What you have to do ▸
In the records below, work out how many lines hold the word "right". Report the number alone.

Dataset entries ▸
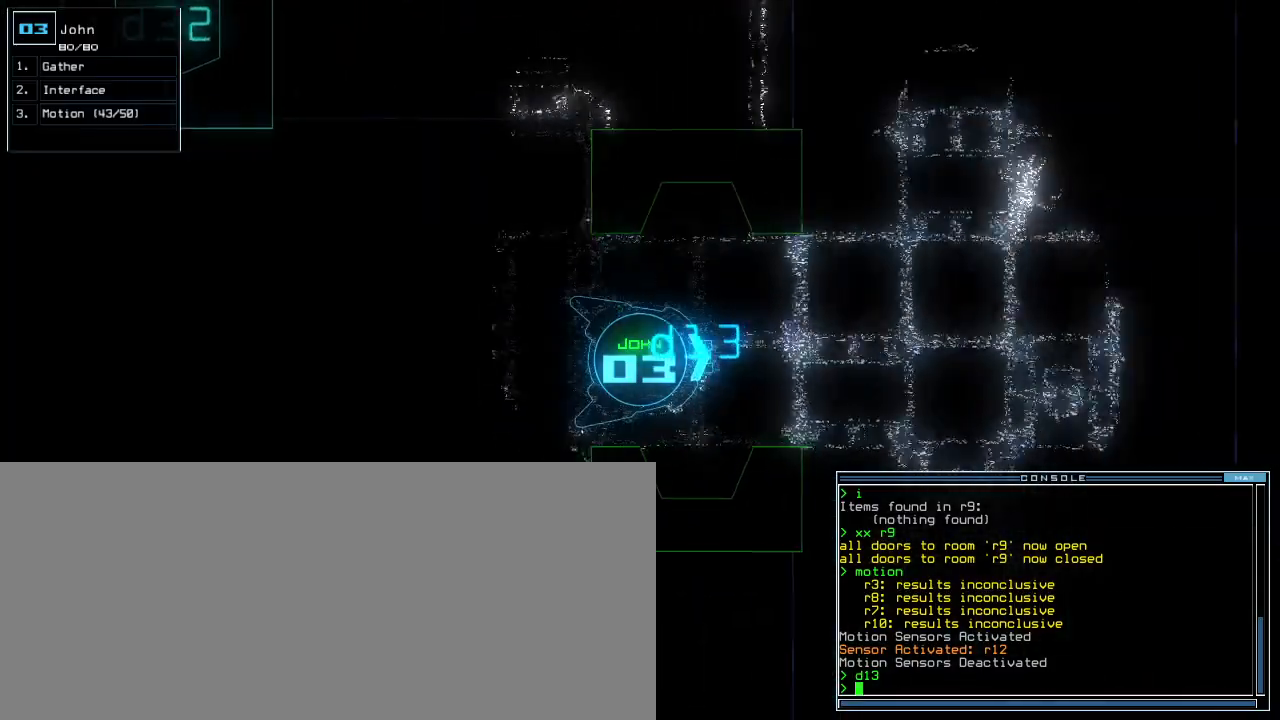
{"keys": ["up"], "events": []}
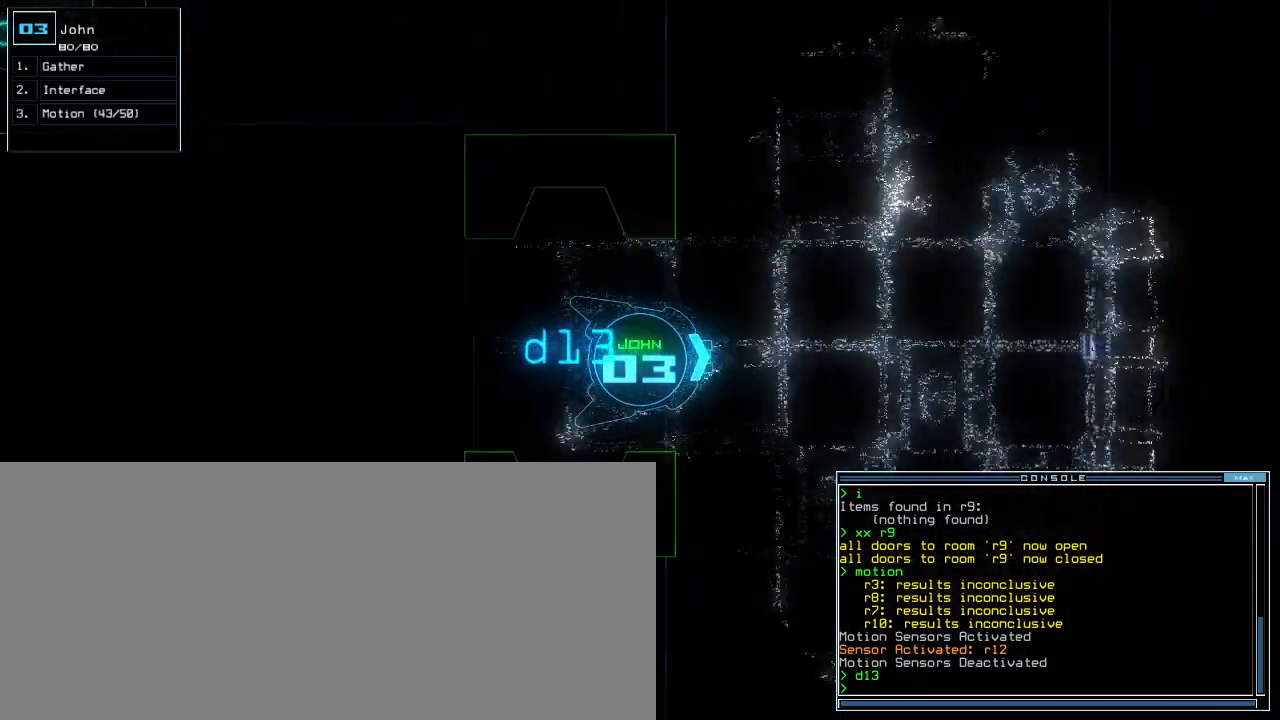
{"keys": ["up"], "events": [[160, "right", "down"], [260, "right", "up"], [340, "right", "down"], [440, "c", "down"], [500, "c", "up"], [500, "right", "up"]]}
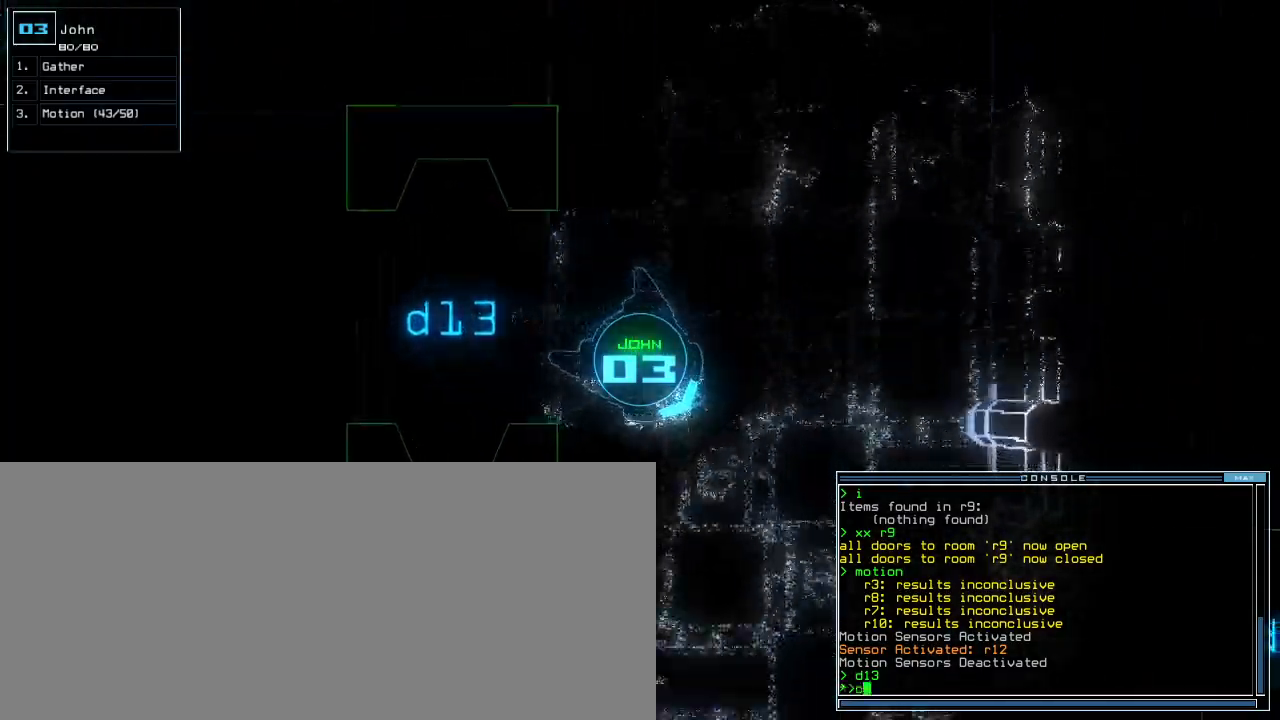
{"keys": ["up"], "events": [[40, "c", "down"], [140, "c", "up"], [240, "c", "down"], [360, "return", "down"], [380, "c", "up"], [440, "return", "up"]]}
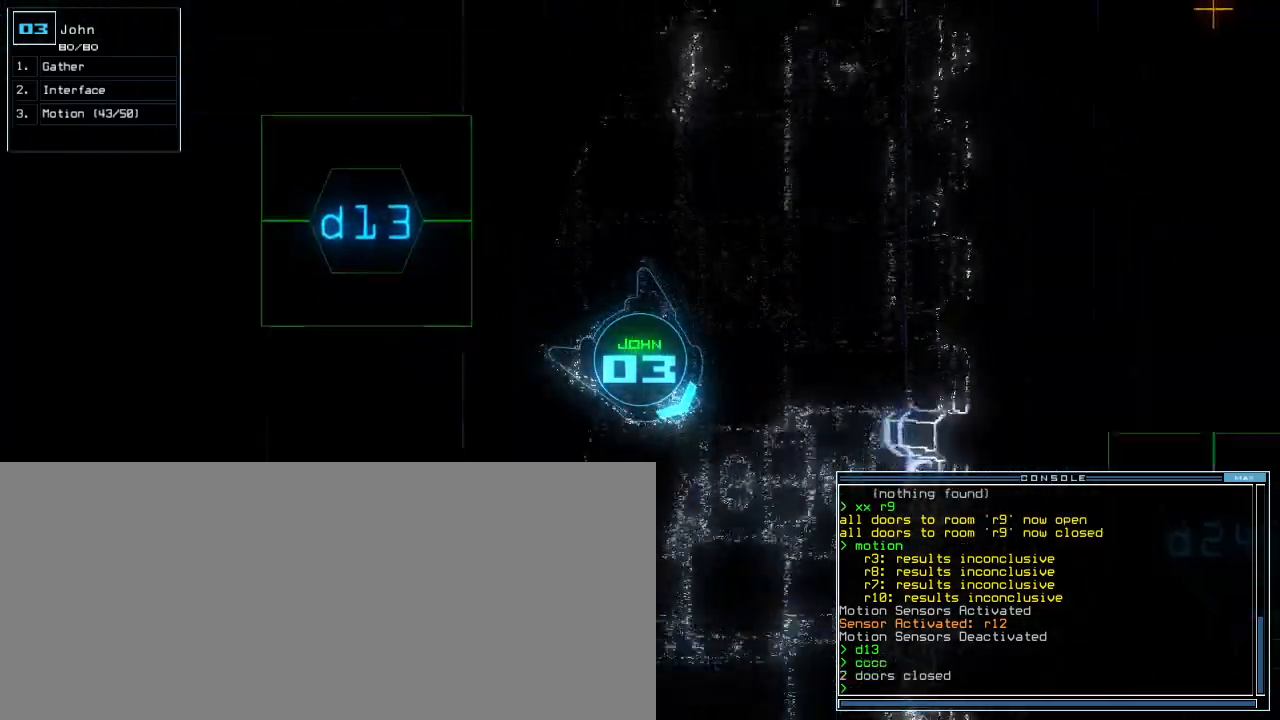
{"keys": ["up"], "events": [[120, "right", "down"], [300, "right", "up"], [340, "ctrl_l", "down"], [480, "ctrl_l", "up"]]}
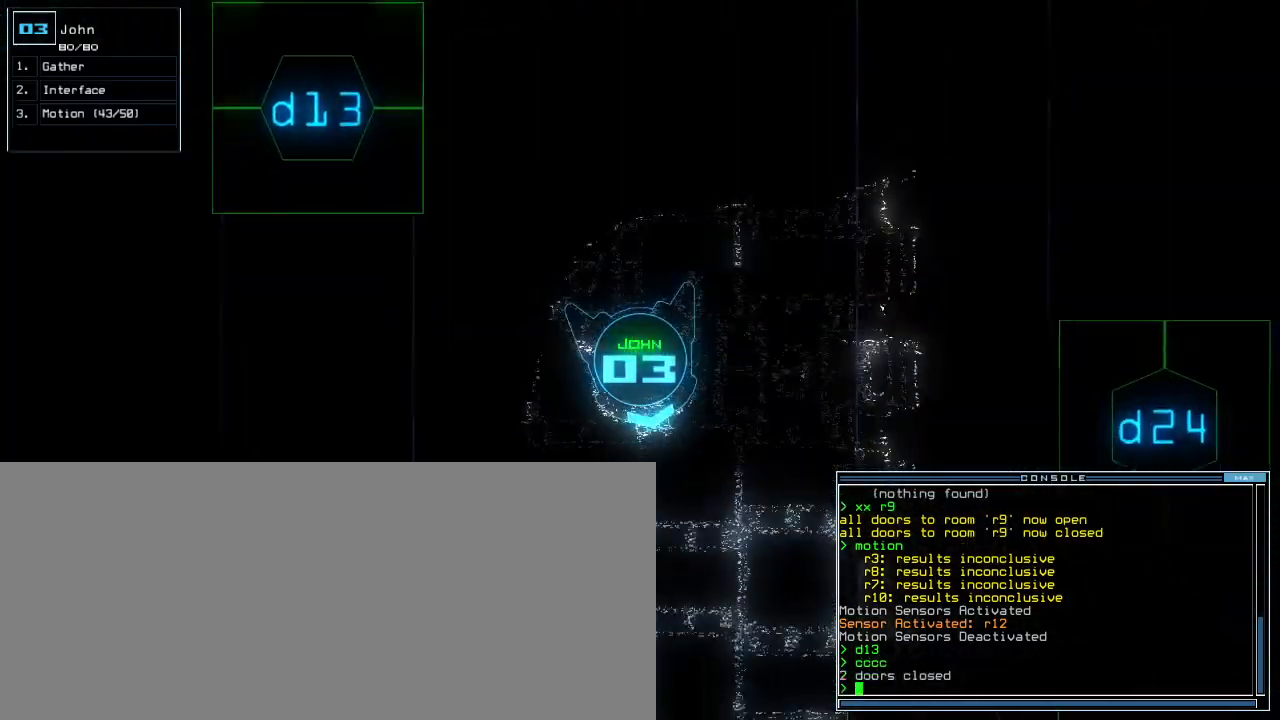
{"keys": ["up"], "events": []}
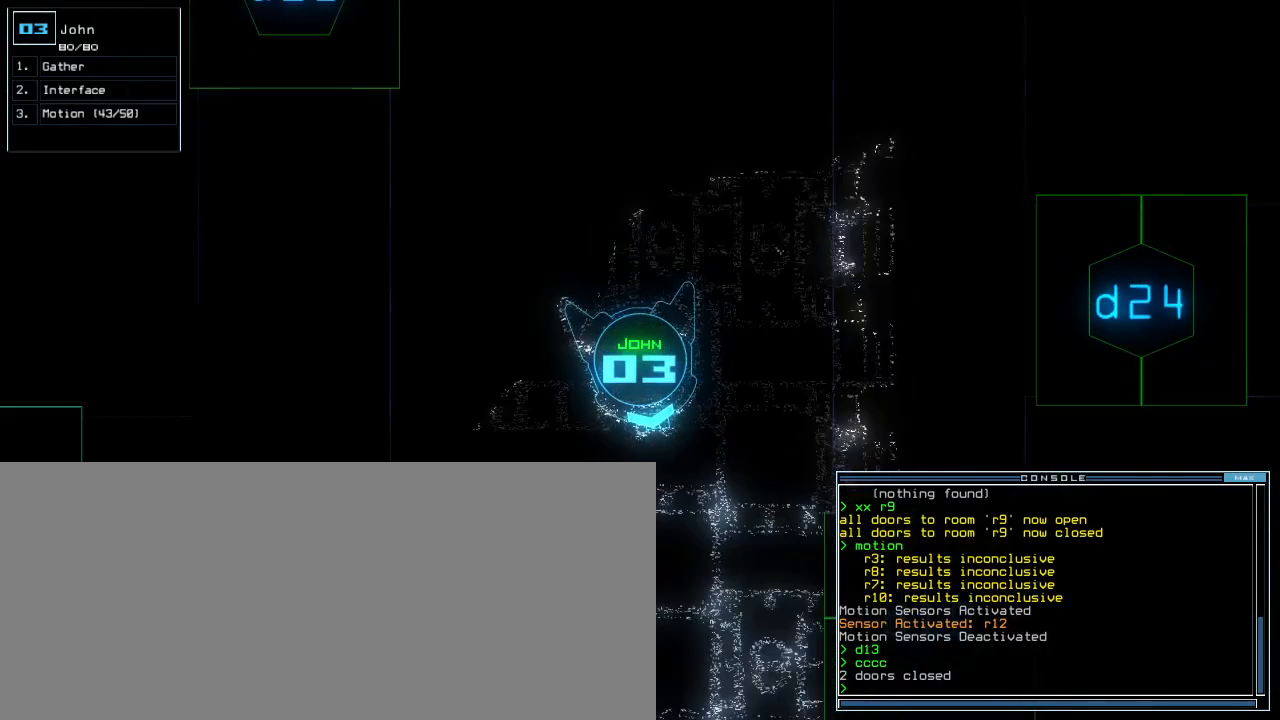
{"keys": ["up"], "events": [[240, "space", "down"], [280, "space", "up"]]}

Result for this exercise ▸
2